### Work instructions
Filter this material down to the lines that hold "than", copying each one.

### Stored data

= = = = =

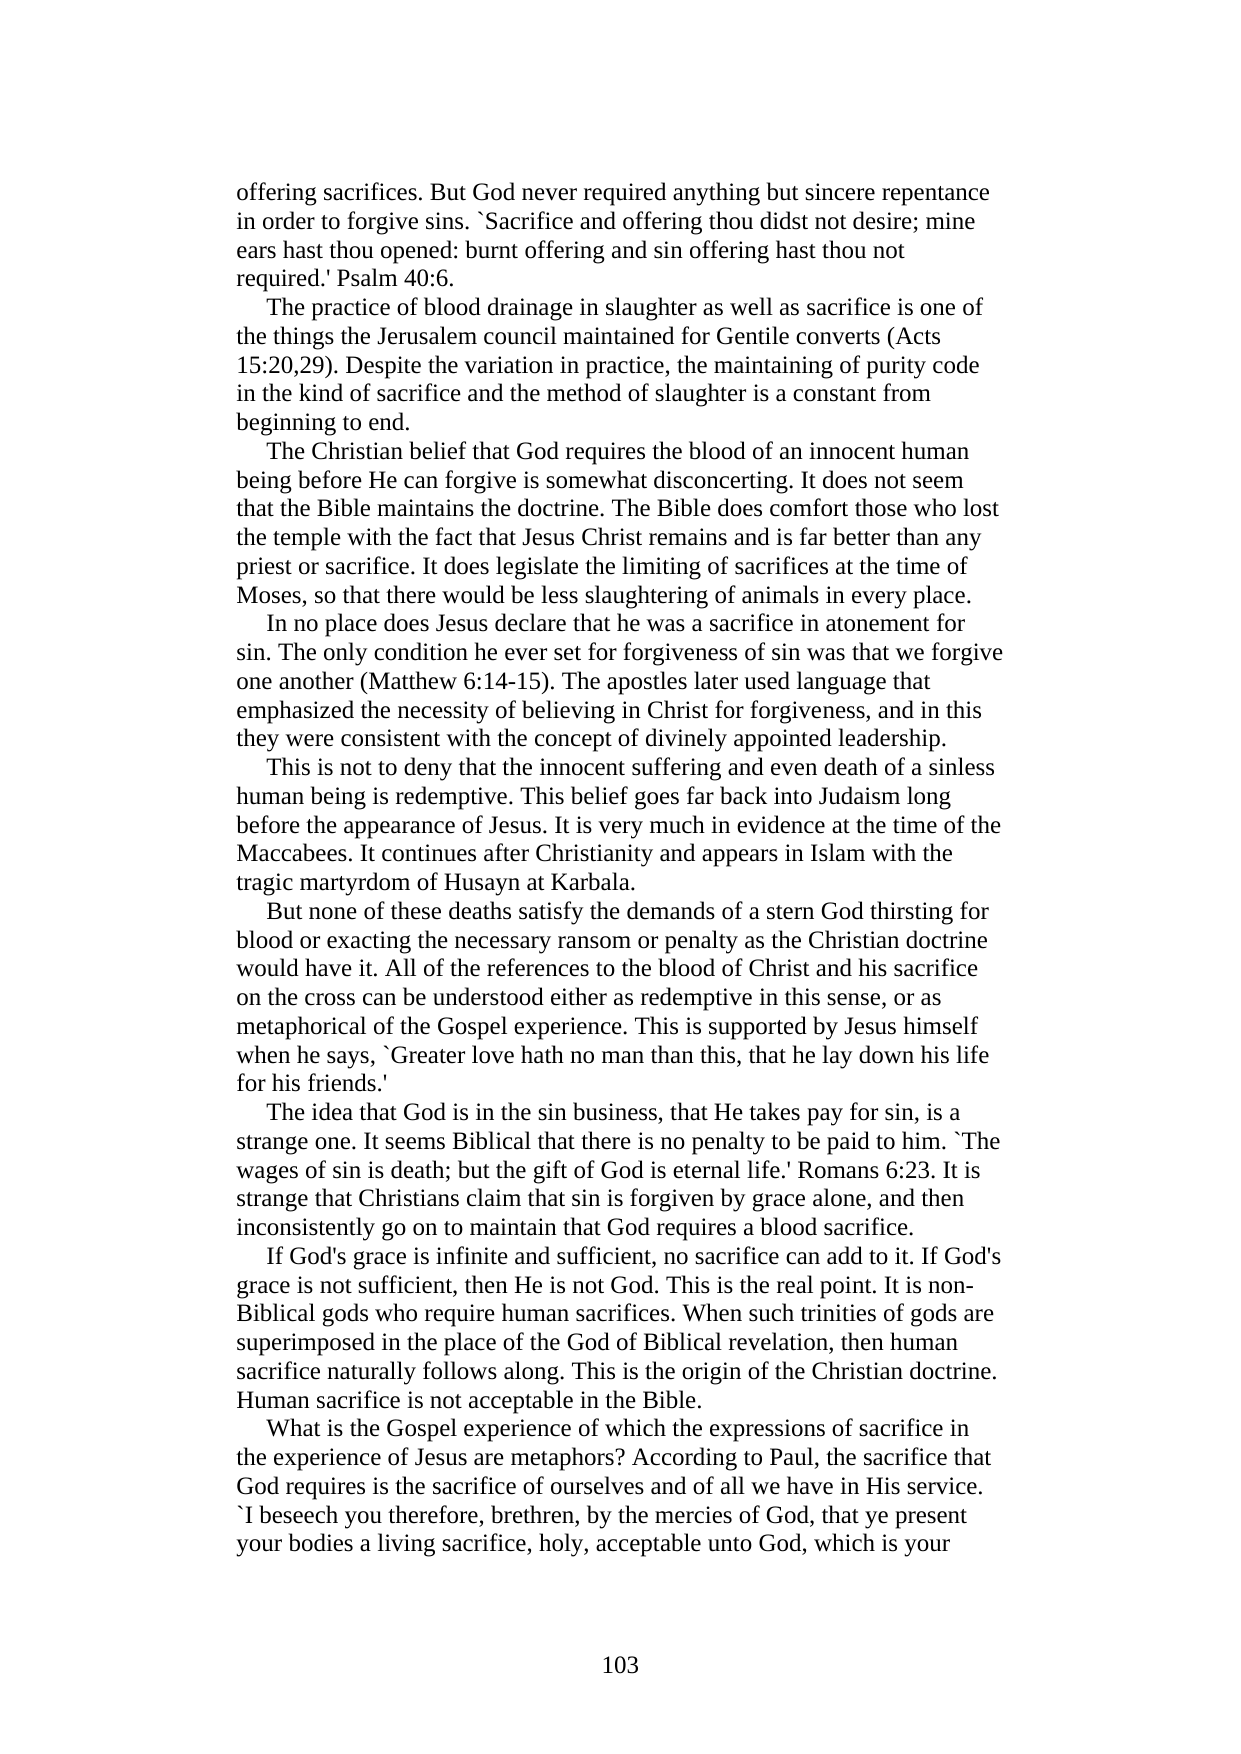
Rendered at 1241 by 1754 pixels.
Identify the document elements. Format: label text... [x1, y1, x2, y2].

text The idea that God is in the sin business, that He takes pay for sin, is a strange one. It seems Biblical that there is no penalty to be paid to him. `The wages of sin is death; but the gift of God is eternal life.' Romans 6:23. It is strange that Christians claim that sin is forgiven by grace alone, and then inconsistently go on to maintain that God requires a blood sacrifice. [236, 1097, 1004, 1241]
text In no place does Jesus declare that he was a sacrifice in atonement for sin. The only condition he ever set for forgiveness of sin was that we forgive one another (Matthew 6:14-15). The apostles later used language that emphasized the necessity of believing in Christ for forgive­ness, and in this they were consistent with the concept of divinely appointed leadership. [236, 608, 1004, 752]
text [236, 177, 1004, 292]
text The practice of blood drainage in slaughter as well as sacrifice is one of the things the Jerusalem council main­tained for Gentile converts (Acts 15:20,29). Despite the variation in practice, the maintaining of purity code in the kind of sacrifice and the method of slaughter is a constant from beginning to end. [236, 292, 1004, 436]
text If God's grace is infinite and sufficient, no sacrifice can add to it. If God's grace is not sufficient, then He is not God. This is the real point. It is non-Biblical gods who require human sacrifices. When such trinities of gods are superimposed in the place of the God of Biblical revelation, then human sacrifice naturally follows along. This is the origin of the Christian doctrine. Human sacrifice is not acceptable in the Bible. [236, 1241, 1004, 1413]
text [236, 1413, 1004, 1557]
text The Christian belief that God requires the blood of an innocent human being before He can forgive is somewhat disconcerting. It does not seem that the Bible maintains the doctrine. The Bible does comfort those who lost the temple with the fact that Jesus Christ remains and is far better than any priest or sacrifice. It does legislate the limiting of sacrifices at the time of Moses, so that there would be less slaughtering of animals in every place. [236, 436, 1004, 608]
text This is not to deny that the innocent suffering and even death of a sinless human being is redemptive. This belief goes far back into Judaism long before the appearance of Jesus. It is very much in evidence at the time of the Mac­cabees. It continues after Christianity and appears in Islam with the tragic martyrdom of Husayn at Karbala. [236, 752, 1004, 896]
text But none of these deaths satisfy the demands of a stern God thirsting for blood or exacting the necessary ransom or penalty as the Christian doctrine would have it. All of the references to the blood of Christ and his sacrifice on the cross can be understood either as redemptive in this sense, or as meta­phorical of the Gospel experience. This is supported by Jesus himself when he says, `Greater love hath no man than this, that he lay down his life for his friends.' [236, 896, 1004, 1097]
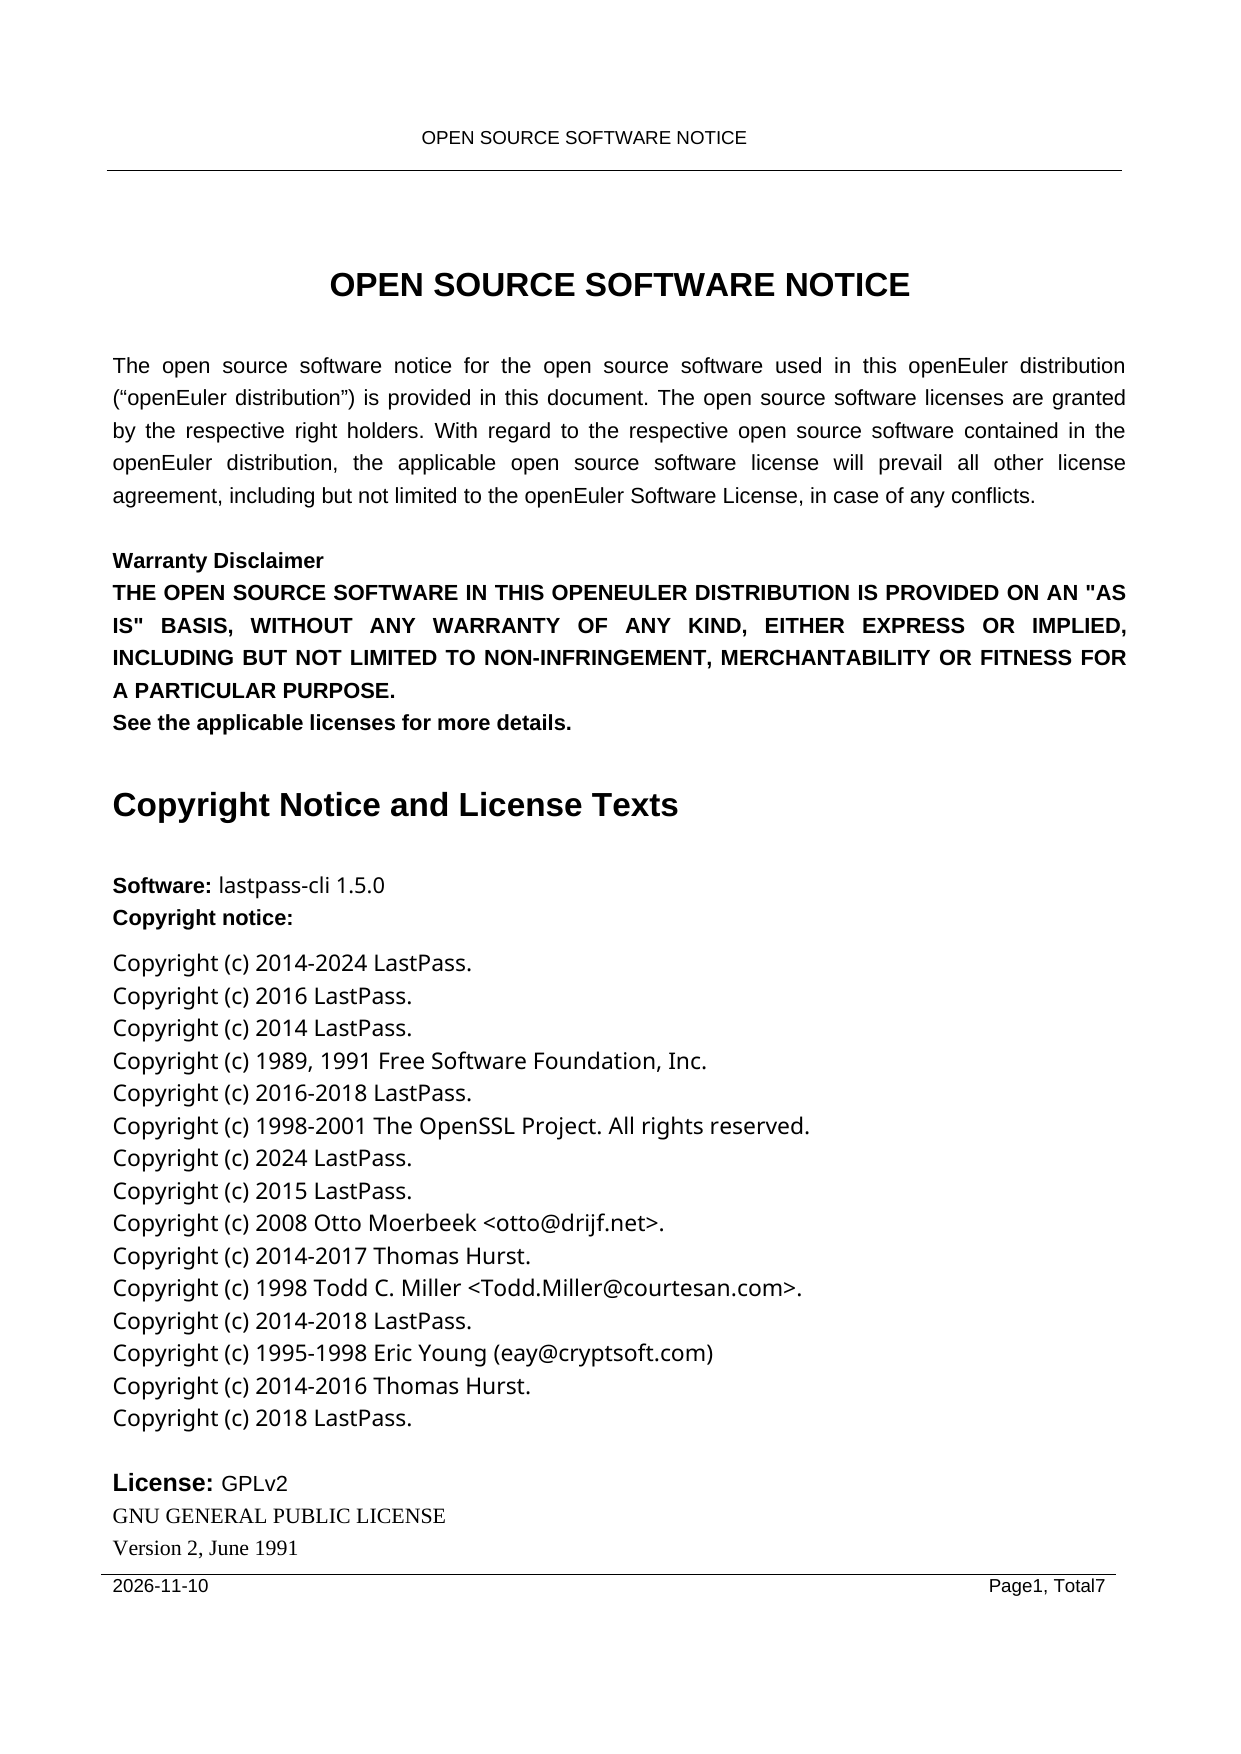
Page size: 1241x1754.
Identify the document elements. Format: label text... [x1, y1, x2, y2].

= = = = =

### Output for this task
text The Christian belief that God requires the blood of an innocent human being before He can forgive is somewhat disconcerting. It does not seem that the Bible maintains the doctrine. The Bible does comfort those who lost the temple with the fact that Jesus Christ remains and is far better than any priest or sacrifice. It does legislate the limiting of sacrifices at the time of Moses, so that there would be less slaughtering of animals in every place. [236, 436, 1004, 608]
text But none of these deaths satisfy the demands of a stern God thirsting for blood or exacting the necessary ransom or penalty as the Christian doctrine would have it. All of the references to the blood of Christ and his sacrifice on the cross can be understood either as redemptive in this sense, or as meta­phorical of the Gospel experience. This is supported by Jesus himself when he says, `Greater love hath no man than this, that he lay down his life for his friends.' [236, 896, 1004, 1097]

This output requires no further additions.